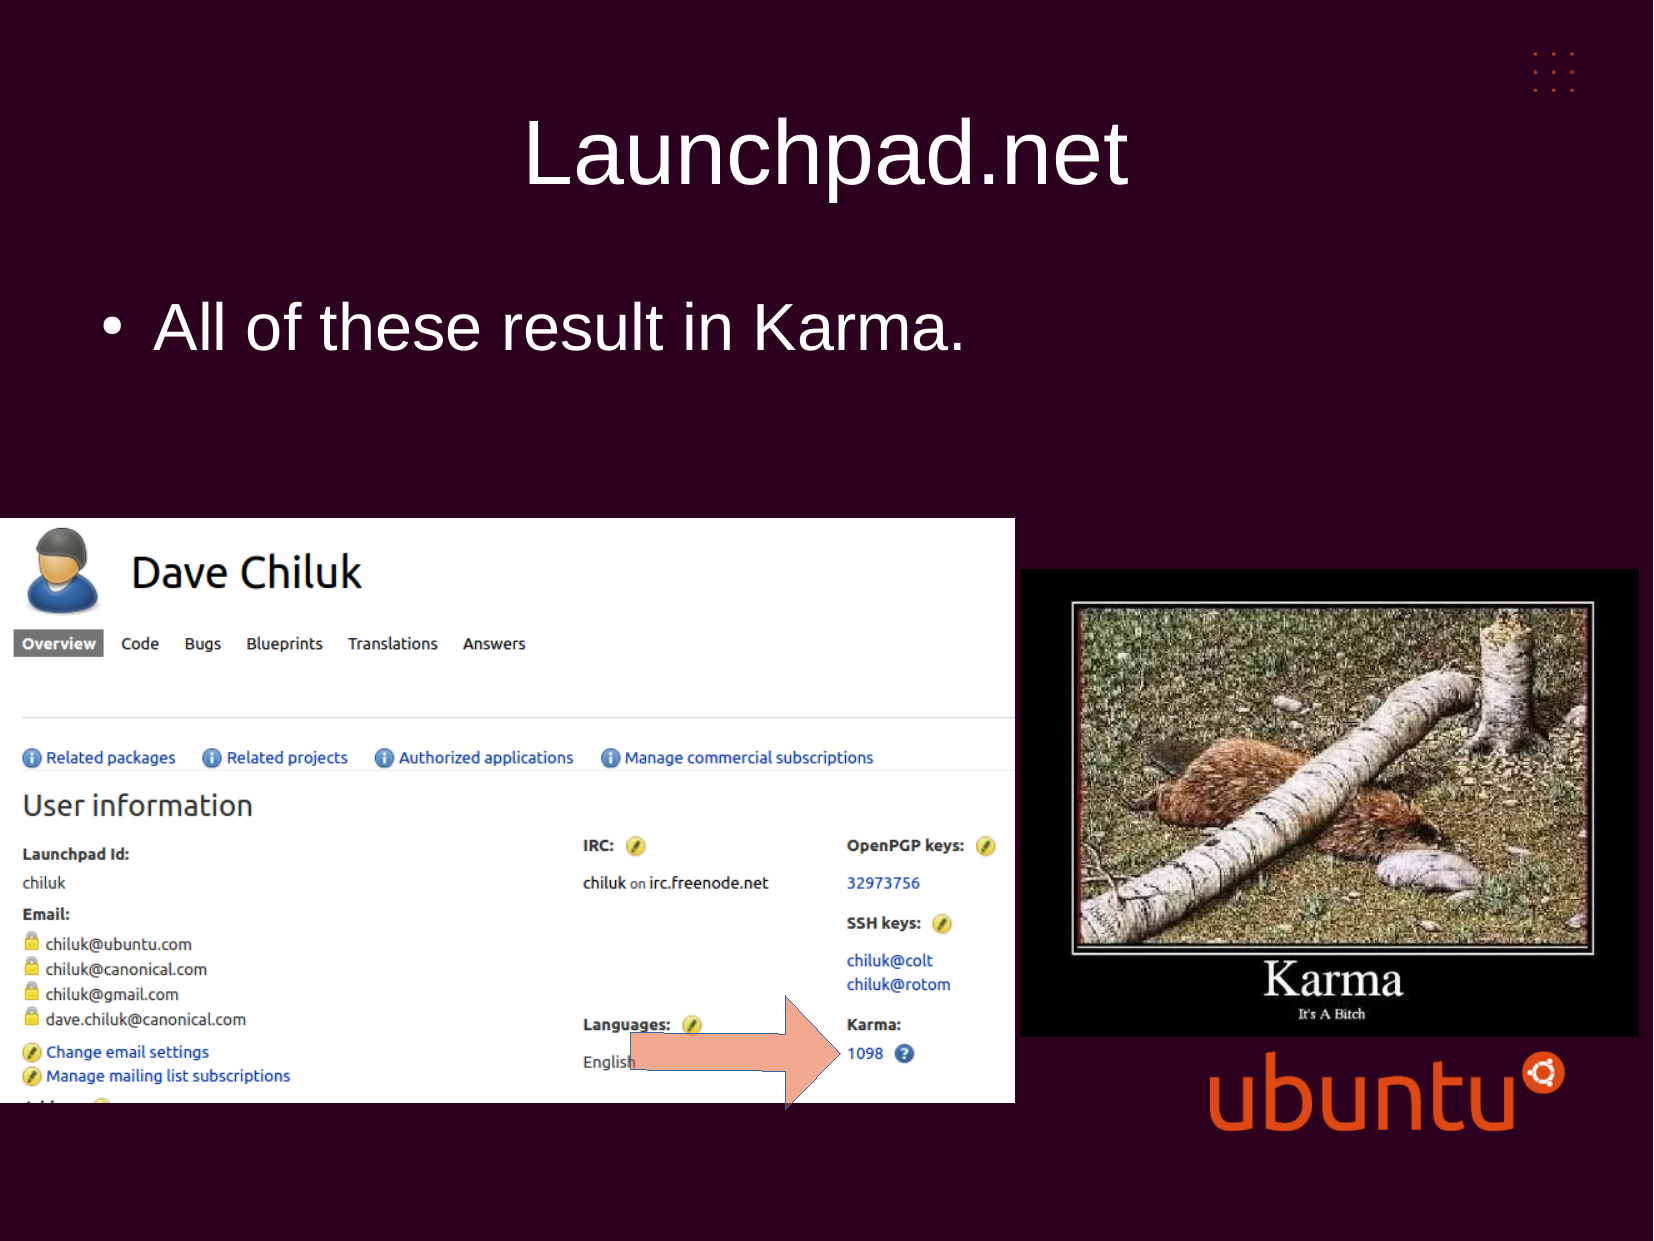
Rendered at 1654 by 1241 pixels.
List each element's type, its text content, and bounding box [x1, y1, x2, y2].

text_box [630, 995, 841, 1110]
title Launchpad.net [82, 49, 1571, 257]
picture [0, 518, 1015, 1103]
picture [1020, 569, 1653, 1223]
list All of these result in Karma. [82, 290, 1571, 1010]
picture [1571, 49, 1575, 94]
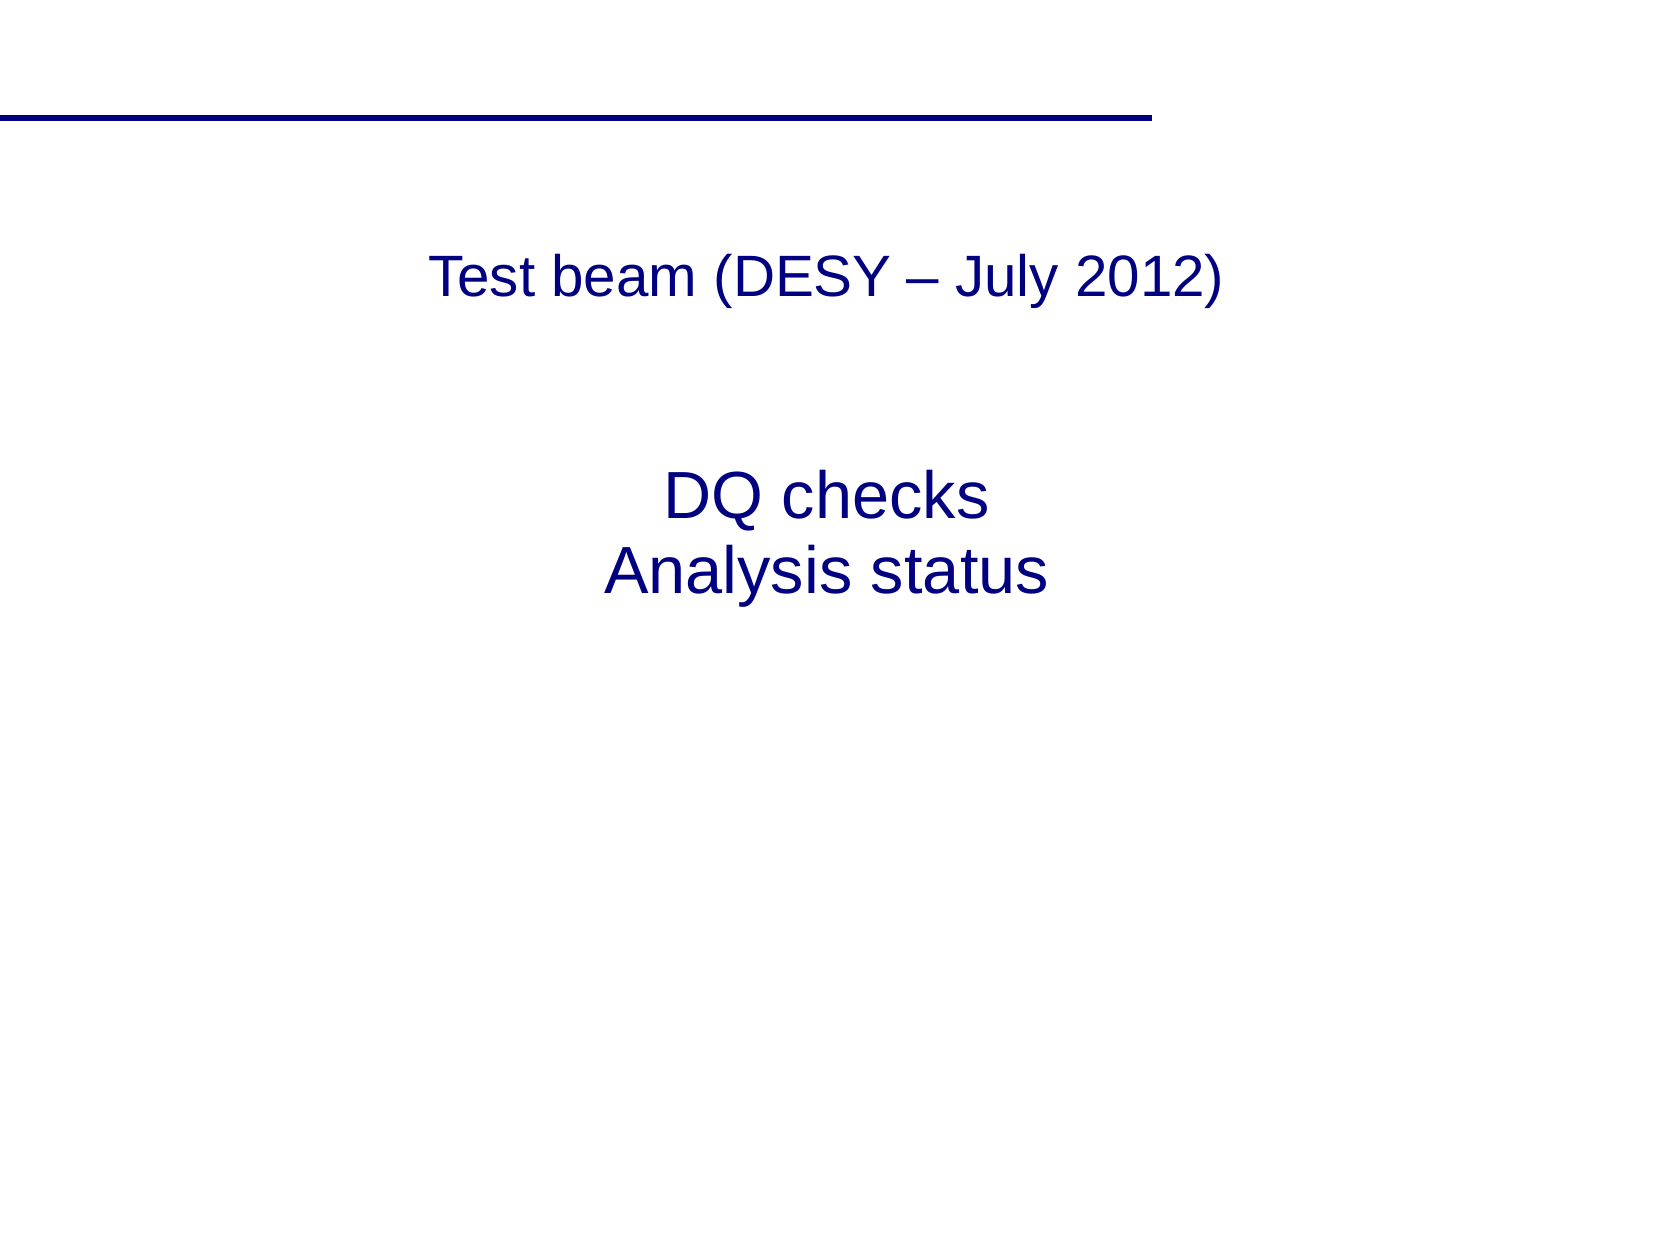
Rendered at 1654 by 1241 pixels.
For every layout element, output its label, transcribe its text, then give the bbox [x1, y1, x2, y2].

text_box Test beam (DESY – July 2012) DQ checks Analysis status [88, 236, 1565, 741]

→ Ziel der Übung
Gib alle Datensätze als zweispaltige CSV wieder, mit je einer Zeile pro Datensatz: in der Spalte „eingabe“ der Aufgabentext, in der Spalte „ausgabe“ die Antwort, jedes Feld in Anführungszeichen und mit Leerzeichen statt Zeilenumbrüchen. Lass die Bilder in der Antwort weg.

→ Ergebnis der Aufgabe
eingabe,ausgabe
"Rendered at 1654 by 1241 pixels. List each element's type, its text content, and bounding box [x1, y1, x2, y2].","text_box [630, 995, 841, 1110] title Launchpad.net [82, 49, 1571, 257] picture [0, 518, 1015, 1103] picture [1020, 569, 1653, 1223] list All of these result in Karma. [82, 290, 1571, 1010] picture [1571, 49, 1575, 94]"
"Rendered at 1654 by 1241 pixels. For every layout element, output its label, transcribe its text, then give the bbox [x1, y1, x2, y2].","text_box Test beam (DESY – July 2012) DQ checks Analysis status [88, 236, 1565, 741]"